Roxy Music. CREDIT: Matthew Becker
NME: Hello Phil! So, 50 years is an obvious anniversary for a tour, but how long had you actually been planning it all?
Manzanera: “Virtually no time at all. I went round to Bryan’s place for a cup of tea last Christmas and he said: ‘Shall we do some gigs?’ I told him: ‘So long as you really want to do this, I’m up for it.’ I rang Andy, then Paul, and here we are. It’s the 50th anniversary, what else are we going to do? At our age, some people do sudoku, but we fiddle around rehearsing Roxy tracks.”
How hard is it condensing eight albums into a 105-minute setlist?
“You can only play a maximum of 20 songs before people start losing the will to live. Then you have to look at the difference between the first Roxy album and [1982 album] ‘Avalon’. How Roxy went from one style to another is another conversation, but there’s a great expression in Spanish that means: ‘A journey without any destination.’ That was Roxy’s thing, and you have to balance all of that in the show.”
How challenging is it to work out how to play songs you wrote in your 20s, now you’re in your 70s?

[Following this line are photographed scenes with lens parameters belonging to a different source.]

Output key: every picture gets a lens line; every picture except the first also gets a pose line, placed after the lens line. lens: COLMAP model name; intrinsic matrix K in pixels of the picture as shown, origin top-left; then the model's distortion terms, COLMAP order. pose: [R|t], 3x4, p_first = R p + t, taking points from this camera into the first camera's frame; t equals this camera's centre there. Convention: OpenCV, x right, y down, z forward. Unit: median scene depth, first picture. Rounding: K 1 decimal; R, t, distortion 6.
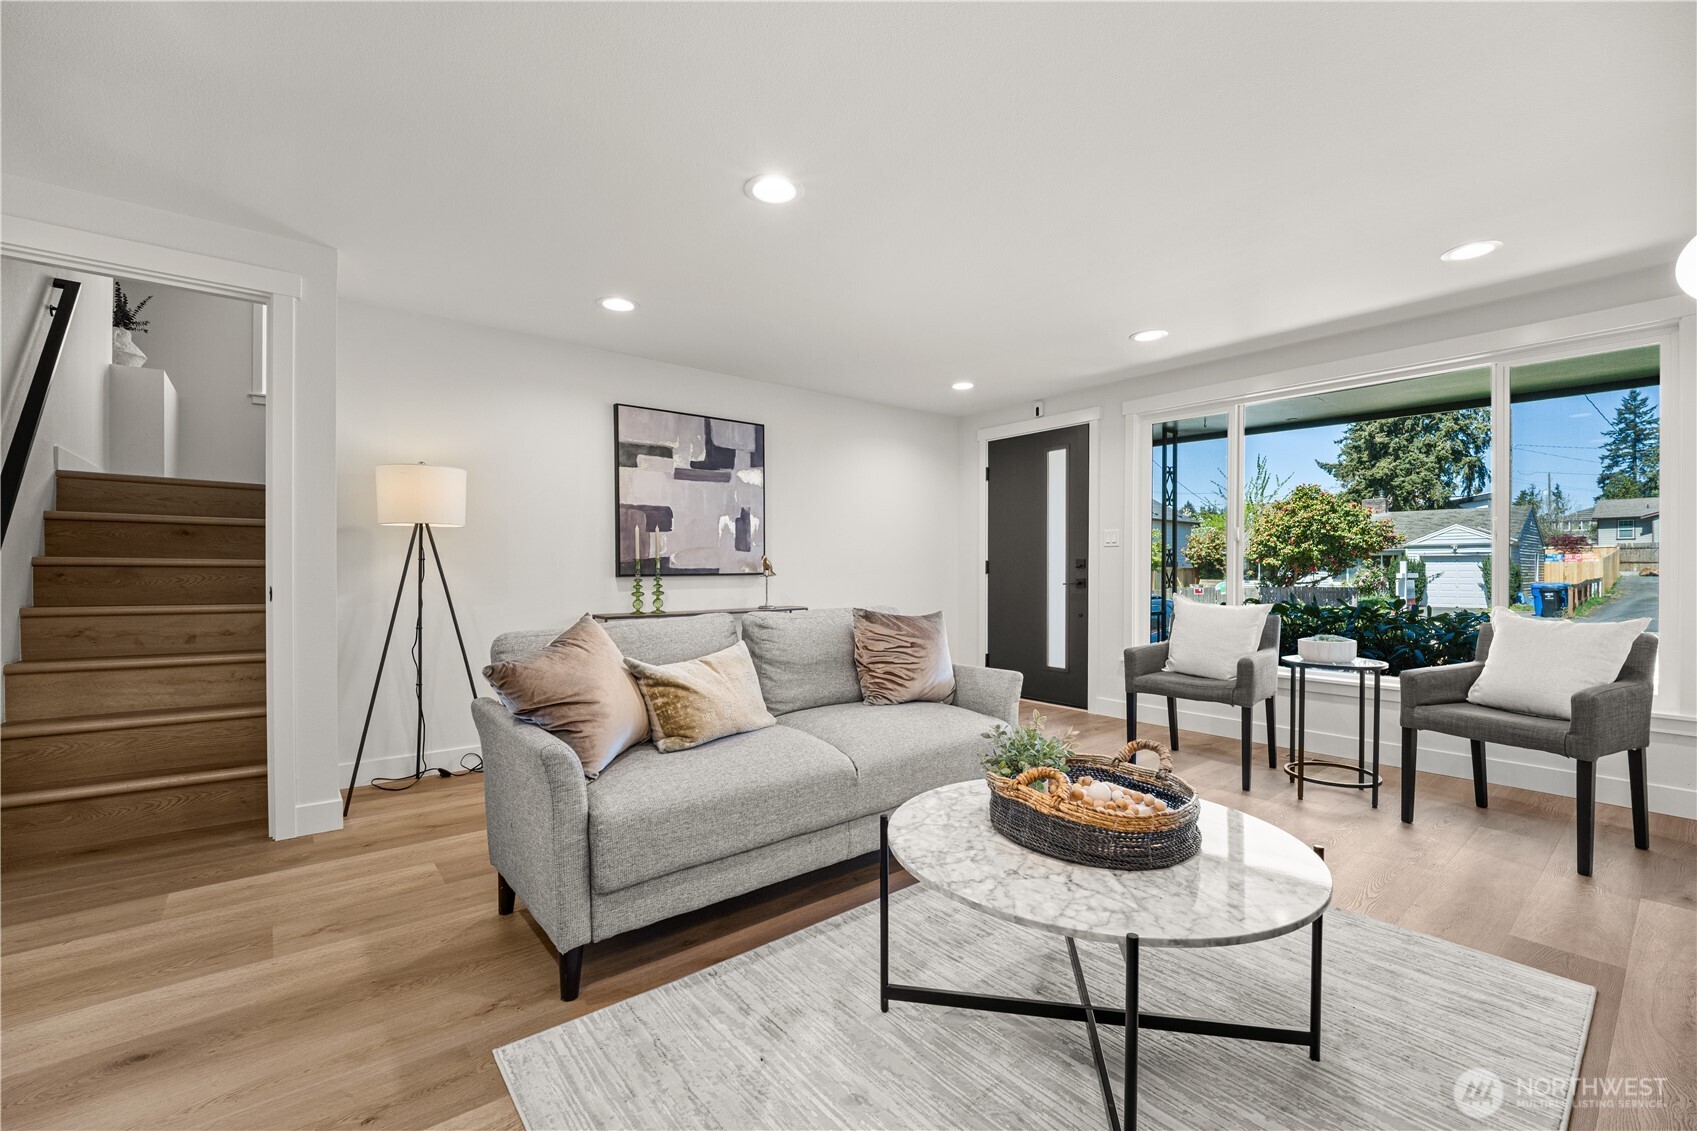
lens RADIAL K [[698.2, 0, 840.3], [0, 698.2, 567.0], [0, 0, 1]] dist [-0.003436, -0.000509]
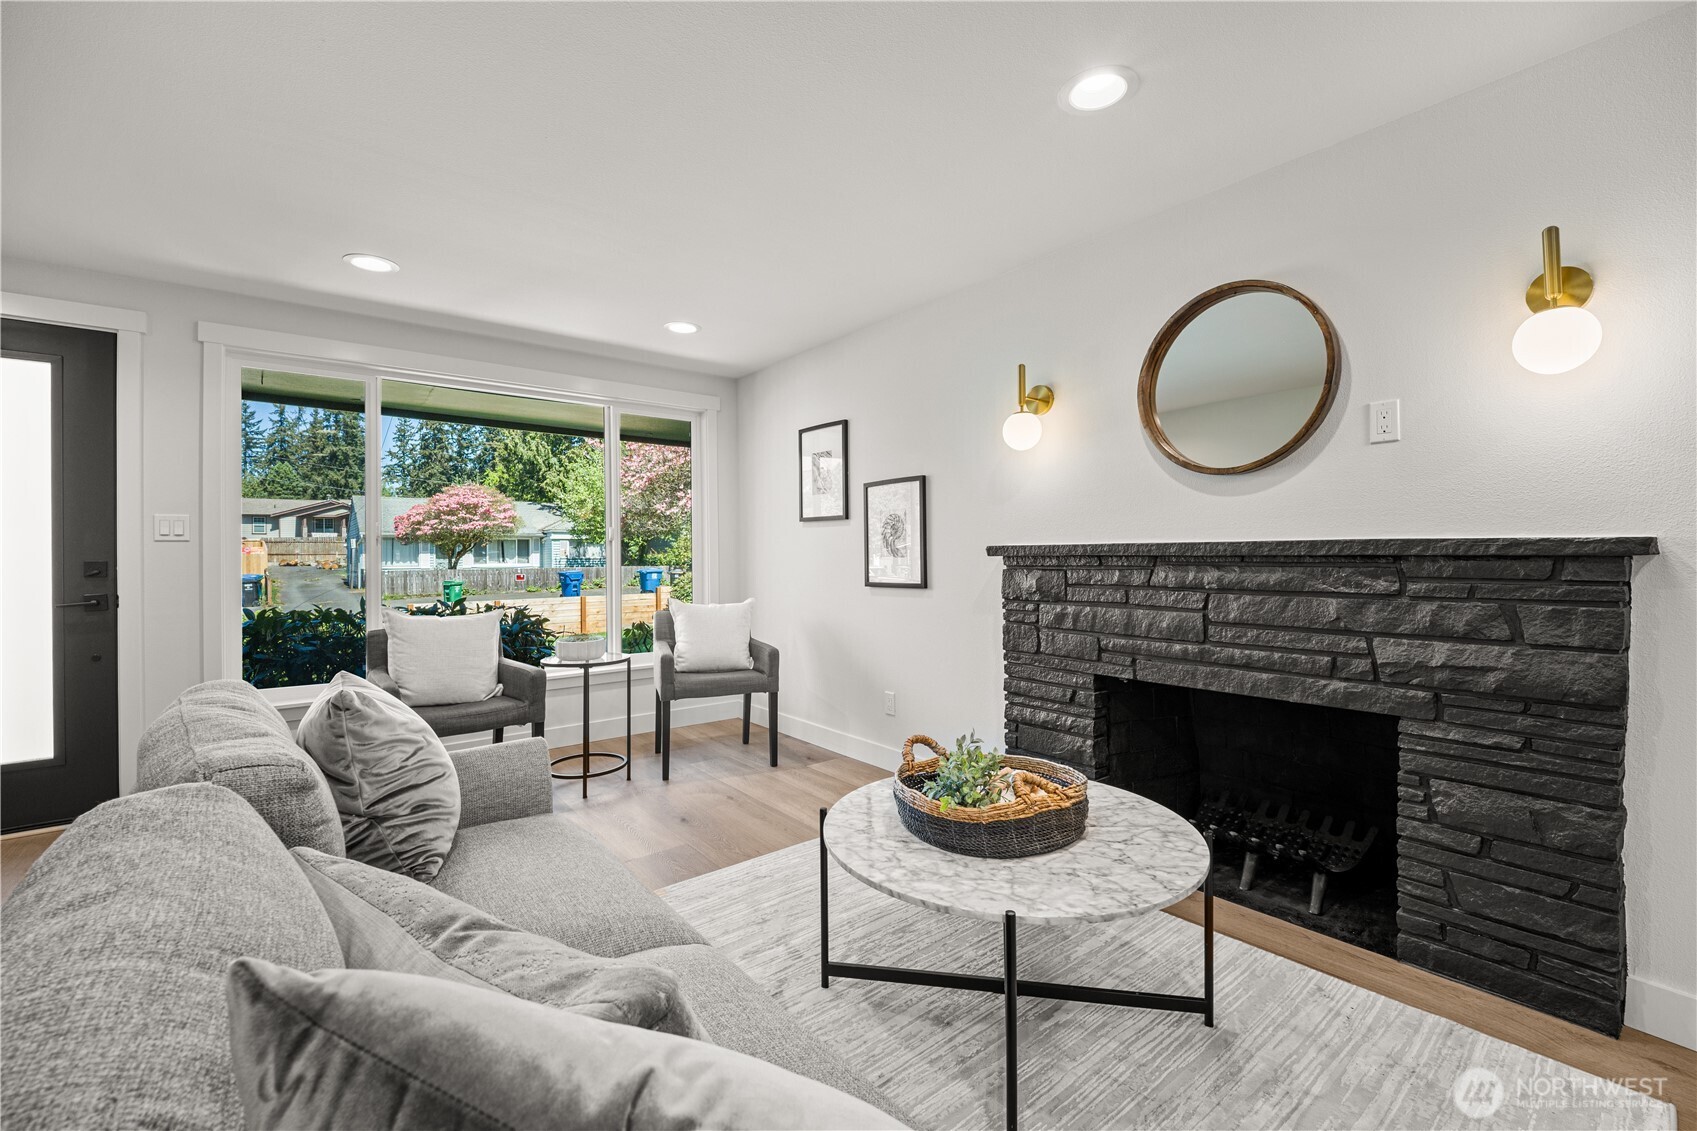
lens RADIAL K [[698.2, 0, 844.7], [0, 698.2, 560.4], [0, 0, 1]] dist [-0.003436, -0.000509]
pose [[0.019155, -0.011554, 0.999750, -0.629587], [0.007583, 0.999906, 0.011411, -0.041483], [-0.999788, 0.007363, 0.019241, 1.027831]]
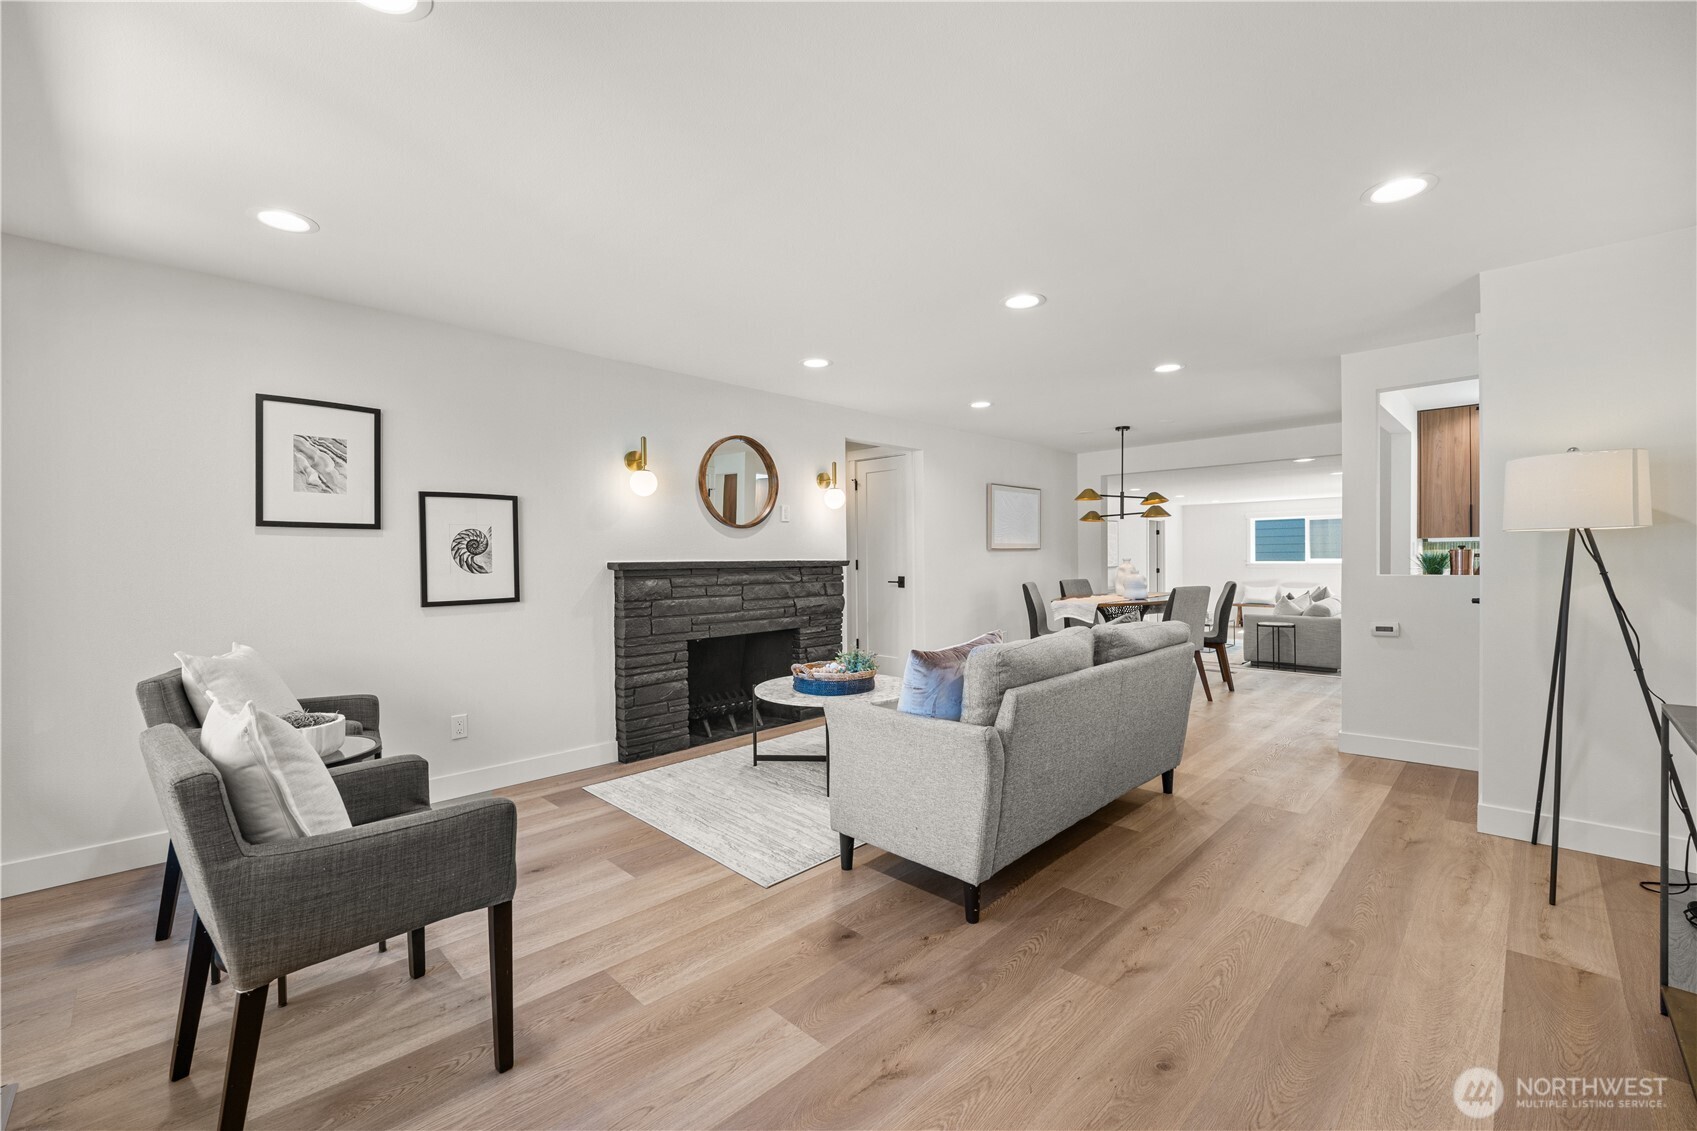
lens RADIAL K [[698.2, 0, 851.3], [0, 698.2, 560.7], [0, 0, 1]] dist [-0.003436, -0.000509]
pose [[-0.994256, 0.005053, -0.106906, 0.491767], [0.004429, 0.999972, 0.006069, -0.068181], [0.106934, 0.005561, -0.994251, 2.928897]]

“We don’t want to do a Bob Dylan, where people sit there thinking: ‘What song is this?’ until he gets to the chorus and you go: ‘Oh, it’s that one!’ As a punter, I don’t want that experience. I want to hear the musicianship, but really I want to hear the songs as they are on the record.
“I have had to relearn what to play, and I listen back to early songs like ‘ReMake/ReModel’ and think: ‘How was I allowed to play that guitar part? It’s just bonkers!’ I listen to my 21-year-old self and think: ‘The nerve of that guy! I’m meant to serve the song, but I’m playing all over Brian Eno.’”
Was there any chance Brian Eno could have been involved in this tour?
“We love Brian to bits and I still communicate with him a lot, but Brian said from the beginning that he was a small, independent mobile unit, to which I added, ‘From the planet Zog.’ Brian is an amazing, unique person who wasn’t designed to be in a band. He finds it terribly awkward, so one is hesitant to say: ‘Fancy going on tour?’
“Wouldn’t it be great if Brian came on for a few numbers at a show? In a dreamworld, that’d be perfect. But Brian just isn’t that kind of guy and it’s not going to happen.”